Unified Vision and Language Prompt Learning
Yuhang Zang, Wei Li, Kaiyang Zhou, Chen Huang, Chen Change Loy
TL;DR
The paper analyzes the limitations of single-modal prompt tuning for vision-language models and shows inconsistent gains across datasets due to intra-class visual variance and inter-class text variance. It introduces Unified Prompt Tuning (UPT), a multimodal approach that learns a shared set of prompts transformed by a lightweight self-attention module to generate modality-specific prompts for both text and image encoders, with the backbones frozen. Across 11 datasets and settings including few-shot and domain generalization, UPT outperforms text-only and visual-only prompt baselines, often by meaningful margins, and exhibits strong cross-modal alignment. The work underscores the value of multimodal prompt learning and offers a practical, efficient method for adapting large VL models, with public code to facilitate future research.
Abstract
Prompt tuning, a parameter- and data-efficient transfer learning paradigm that tunes only a small number of parameters in a model's input space, has become a trend in the vision community since the emergence of large vision-language models like CLIP. We present a systematic study on two representative prompt tuning methods, namely text prompt tuning and visual prompt tuning.
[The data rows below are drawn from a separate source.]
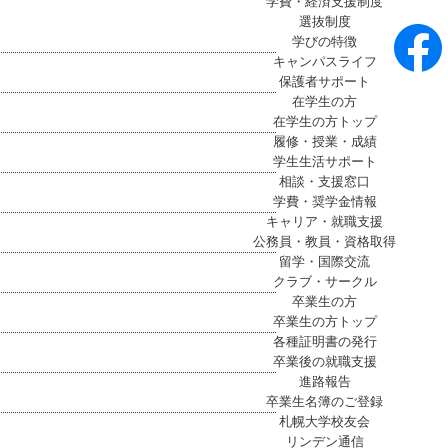
学費・経済支援制度
選抜制度
学びの特徴
キャンパスライフ
保護者サポート
在学生の方
在学生の方トップ
履修・授業・成績
学生生活サポート
相談・支援窓口
学費・奨学金情報
キャリア・就職支援
公務員・教員・資格取得
留学・国際交流
クラブ・サークル
卒業生の方
卒業生の方トップ
各種証明書の発行
卒業後の就職支援
進路報告
卒業生名簿のご登録
札幌大学校友会
リンデン通信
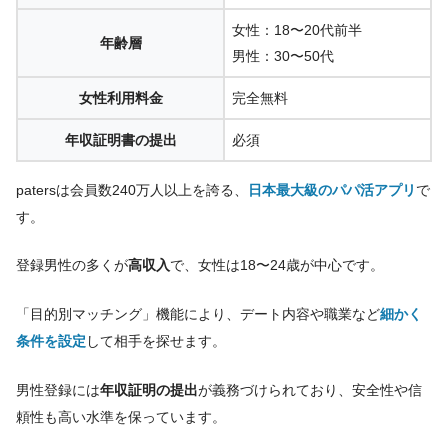
女性：18〜20代前半
年齢層
男性：30〜50代
女性利用料金
完全無料
年収証明書の提出
必須
patersは会員数240万人以上を誇る、
日本最大級のパパ活アプリ
で
す。
登録男性の多くが
高収入
で、女性は18〜24歳が中心です。
「目的別マッチング」機能により、デート内容や職業など
細かく
条件を設定
して相手を探せます。
男性登録には
年収証明の提出
が義務づけられており、安全性や信
頼性も高い水準を保っています。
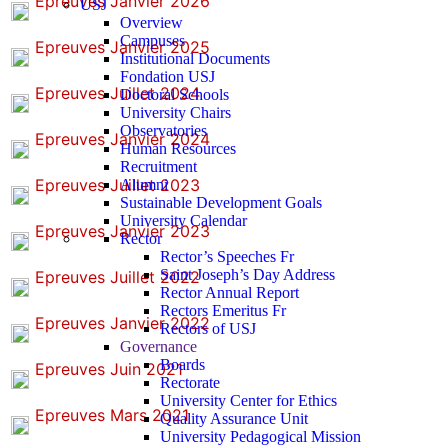
Epreuves Janvier 2026
USJ
Overview
Campuses
Epreuves Janvier 2025
Institutional Documents
Fondation USJ
Epreuves Juillet 2024
Doctoral Schools
University Chairs
Observatories
Epreuves Janvier 2024
Human Resources
Recruitment
Epreuves Juillet 2023
Alumni
Sustainable Development Goals
University Calendar
Epreuves Janvier 2023
Rector
Rector’s Speeches Fr
Saint Joseph’s Day Address
Epreuves Juillet 2022
Rector Annual Report
Rectors Emeritus Fr
Epreuves Janvier 2022
Rectors of USJ
Governance
Boards
Epreuves Juin 2021
Rectorate
University Center for Ethics
Epreuves Mars 2021
Quality Assurance Unit
University Pedagogical Mission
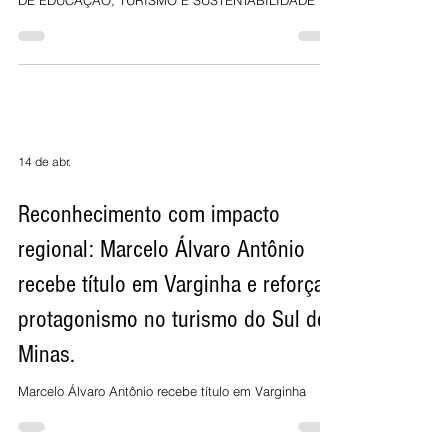
14 de abr.
Reconhecimento com impacto
regional: Marcelo Álvaro Antônio
recebe título em Varginha e reforça
protagonismo no turismo do Sul de
Minas.
Marcelo Álvaro Antônio recebe título em Varginha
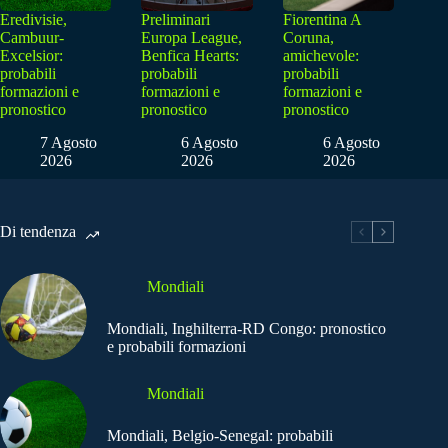
Eredivisie,
Preliminari
Fiorentina A
Cambuur-
Europa League,
Coruna,
Excelsior:
Benfica Hearts:
amichevole:
probabili
probabili
probabili
formazioni e
formazioni e
formazioni e
pronostico
pronostico
pronostico
7 Agosto
6 Agosto
6 Agosto
2026
2026
2026
Di tendenza
Mondiali
Mondiali, Inghilterra-RD Congo: pronostico
e probabili formazioni
Mondiali
Mondiali, Belgio-Senegal: probabili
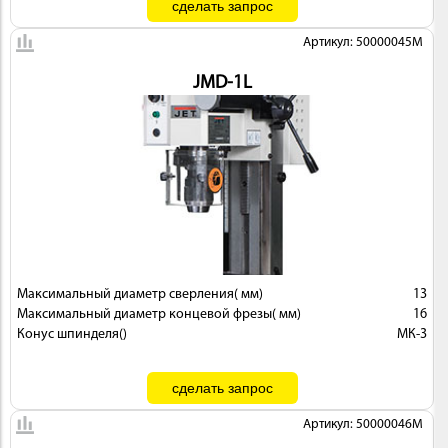
Артикул: 50000045M
JMD-1L
Максимальный диаметр сверления( мм)
13
Максимальный диаметр концевой фрезы( мм)
16
Конус шпинделя()
МК-3
Артикул: 50000046M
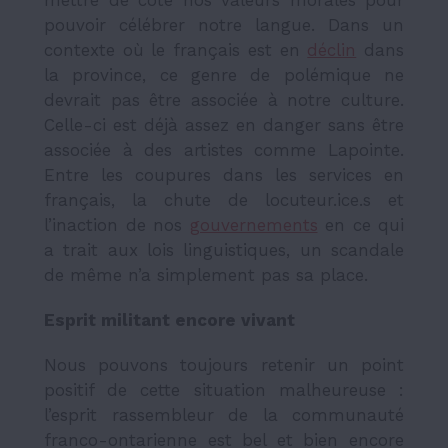
pouvoir célébrer notre langue. Dans un
contexte où le français est en
déclin
dans
la province, ce genre de polémique ne
devrait pas être associée à notre culture.
Celle-ci est déjà assez en danger sans être
associée à des artistes comme Lapointe.
Entre les coupures dans les services en
français, la chute de locuteur.ice.s et
l’inaction de nos
gouvernements
en ce qui
a trait aux lois linguistiques, un scandale
de même n’a simplement pas sa place.
Esprit militant encore vivant
Nous pouvons toujours retenir un point
positif de cette situation malheureuse :
l’esprit rassembleur de la communauté
franco-ontarienne est bel et bien encore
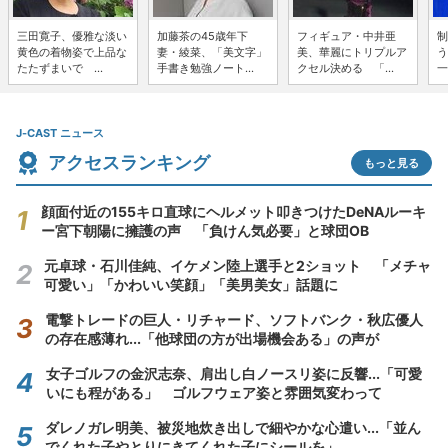
三田寛子、優雅な淡い
加藤茶の45歳年下
フィギュア・中井亜
制
黄色の着物姿で上品な
妻・綾菜、「美文字」
美、華麗にトリプルア
う
たたずまいで ...
手書き勉強ノート...
クセル決める 「...
一
J-CAST ニュース
アクセスランキング
もっと見る
顔面付近の155キロ直球にヘルメット叩きつけたDeNAルーキ
ー宮下朝陽に擁護の声 「負けん気必要」と球団OB
元卓球・石川佳純、イケメン陸上選手と2ショット 「メチャ
可愛い」「かわいい笑顔」「美男美女」話題に
電撃トレードの巨人・リチャード、ソフトバンク・秋広優人
の存在感薄れ...「他球団の方が出場機会ある」の声が
女子ゴルフの金沢志奈、肩出し白ノースリ姿に反響...「可愛
いにも程がある」 ゴルフウェア姿と雰囲気変わって
ダレノガレ明美、被災地炊き出しで細やかな心遣い...「並ん
でくれた子やとりにきてくれた子にシールを」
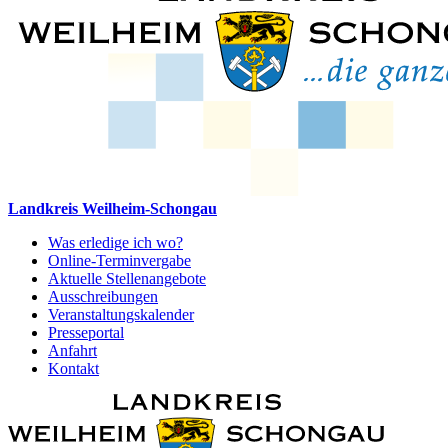
Landkreis Weilheim-Schongau
Was erledige ich wo?
Online-Terminvergabe
Aktuelle Stellenangebote
Ausschreibungen
Veranstaltungskalender
Presseportal
Anfahrt
Kontakt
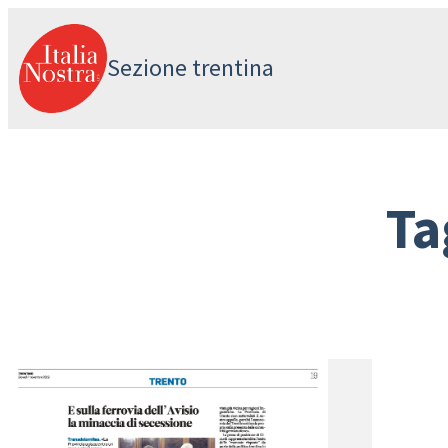
Vai
al
Sezione trentina
contenuto
Ta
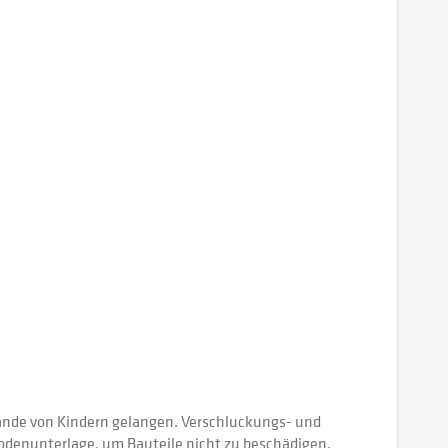
 Hände von Kindern gelangen. Verschluckungs- und
Bodenunterlage, um Bauteile nicht zu beschädigen.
A major finding is that none of the unimodal prompt tuning methods performs consistently well: text prompt tuning fails on data with high intra-class visual variances while visual prompt tuning cannot handle low inter-class variances. To combine the best from both worlds, we propose a simple approach called Unified Prompt Tuning (UPT), which essentially learns a tiny neural network to jointly optimize prompts across different modalities. Extensive experiments on over 11 vision datasets show that UPT achieves a better trade-off than the unimodal counterparts on few-shot learning benchmarks, as well as on domain generalization benchmarks. Code and models will be released to facilitate future research.